With video opening up many communication channels with the general public, there exists the opportunity to be transparent with the public about your company’s activities. One excellent way to do this is to produce frequent video content that shows how public donations are making a difference for the cause you are advocating. While this technique is useful for all companies, it is especially relevant for not-for-profit companies.
As not-for-profit companies rely heavily on public donations to support their cause, it is crucial that you find a way to communicate the value you are delivering to the public so that they will continue to support your organization. With video being the medium that is not only most information dense, but also the best way to capture emotions, video can deliver tremendous value to your donors and ensure that they continue donating in the future.
To begin, consider how your organization is making a difference. There are usually two major ways to do this: social innovation and cause marketing. Social innovation is the reengineering of existing business models so that they can continue to operate in a profitable way while causing positive externalities on society. Cause marketing however is the act of marketing a specific cause and doing something out of the ordinary to support that cause in a way that is affiliated with your business. While both of the aforementioned techniques can result in positive social externalities, the way in which you approach the creation of your video will differ depending on which technique you use.
When creating video about social innovation, the best technique is to be highly transparent and to concisely explaine how your operations directly translate to social and environmental benefits while you continue to operate profitably as a business.
A great technique to approach this is to include an animated component to your video. As the explanation of business models can be abstract, providing a series of pictures, animations, and graphics to support the message being delivered can provide a certain element of concreteness and understanding that other media sources simply couldn’t offer.
If the viewer is able to grasp a comprehensive understanding of how your company creates and delivers value for the recipients of its social and environmental benefits, then they will be more inclined to engage in your company’s activities knowing that they themselves will derive value while simultaneously helping others.
When creating video about cause marketing however, the emphasis is not so much on how your company is able to deliver value, but why you are choosing to support the causes that you are. Animations, graphics, and pictures are not always the best way to do this; instead it is best to appeal to the emotions of your target audience.
There are several ways to incorporate a semantic aspect to your video in order to appeal to your target audience’s emotions.
One popular way to target your audience’s emotions is to implement a video technique called storytelling. Storytelling is the act of taking your viewer on a journey through how are your company became involved with the causes that it did. This gives you the opportunity to portray the cause and your company in a favorable light. Further, it is also possible to tailor various aspects of your video and audio to best fit the tone you are trying to convey in your message.
Another popular technique to use in cause marketing is to interview persons whose cause you are supporting. By getting testimonials from these individuals, the viewer can see firsthand how your not-for-profit organization is delivering value in the form of viewer donations.
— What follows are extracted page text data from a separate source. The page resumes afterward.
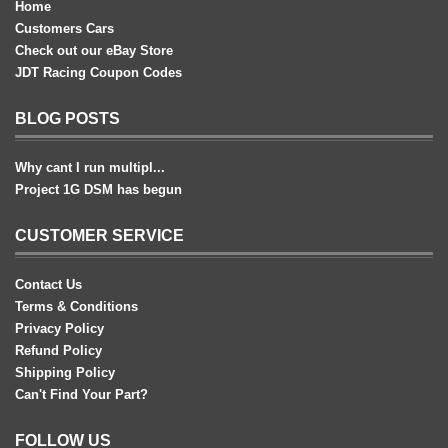
Home
Customers Cars
Check out our eBay Store
JDT Racing Coupon Codes
BLOG POSTS
Why cant I run multipl...
Project 1G DSM has begun
CUSTOMER SERVICE
Contact Us
Terms & Conditions
Privacy Policy
Refund Policy
Shipping Policy
Can't Find Your Part?
FOLLOW US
This also allows for an additional level of emotional connection between the viewer and the person who is being helped by the donation.
Whether you choose to advertise social innovation, cause marketing, or some other way that your company delivers value to a group in need, it is important to follow video making best practices in order to derive the most value out of your videos.
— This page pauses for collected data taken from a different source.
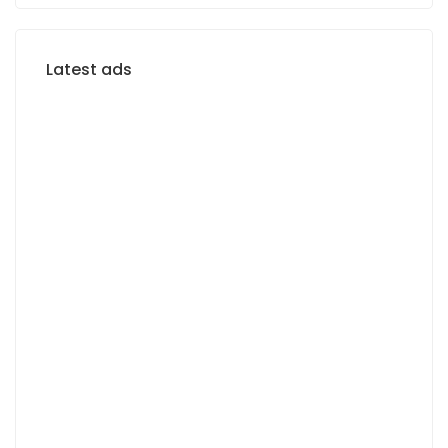
Latest ads
FOR RENT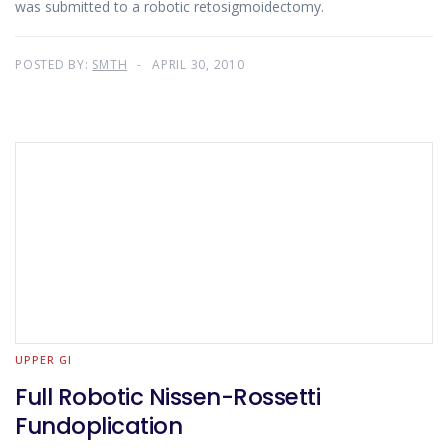
was submitted to a robotic retosigmoidectomy.
POSTED BY:
SMTH
APRIL 30, 2010
UPPER GI
Full Robotic Nissen-Rossetti
Fundoplication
When considering videos that demonstrate how donations are helping a group in need, it is crucial that viewers watch until the end of the video as this is where you place your call to action. Unfortunately however, there are three sections of the video where viewer retention can wane: the introduction, the body, and the tail of the video.
On average, during the first 10 seconds of the video, viewer retention drops by approximately 20%. Assuming that the title of your video was a correct indication of your video’s contents, this is indicative of the fact that you failed to capture your audience’s attention. To get around this hindrance, it is best to make your introductions as concise and informative as possible. The ideal introduction should give a brief overview of what the video will cover and explain to the viewer the value they will get it if they continue to watch.
Once you have captured your viewer’s attention at the beginning of the video, it is important to maintain their attention throughout your video’s contents. When viewer retention drops in the middle of the video, it is usually due to stagnancy in some aspect of the video. The best way to get around this is to make certain aspects of your video more dynamic and continuous. By adding some changing element to your video whether it be a changing backdrop, changing background audio, or some other aspect of your video, you are ensuring that your viewer does not get bored with the video’s content and is continually captivated with the changing content. The caveat however is not to go to fast. A best practice is to maintain a talking speed of approximately 130 words per minute; this makes sure that the viewer is not bored because you’re talking too slow while making sure that they are not overloaded with information.
If you are able to successfully maintain your viewer’s attention throughout your video’s introduction and content, it is important that you make the transition from the end of your video to the call to action as seamless and integrated as possible. Refrain from using phrases such as “in summary” or “in conclusion” as these indicate that no new content is coming. Instead simply transition to the call to action with minimal distractions.
If your videos are able to deliver value to the viewer by way of demonstration of where donation money goes, then you are increasing the likelihood that viewers will be more receptive to future donation.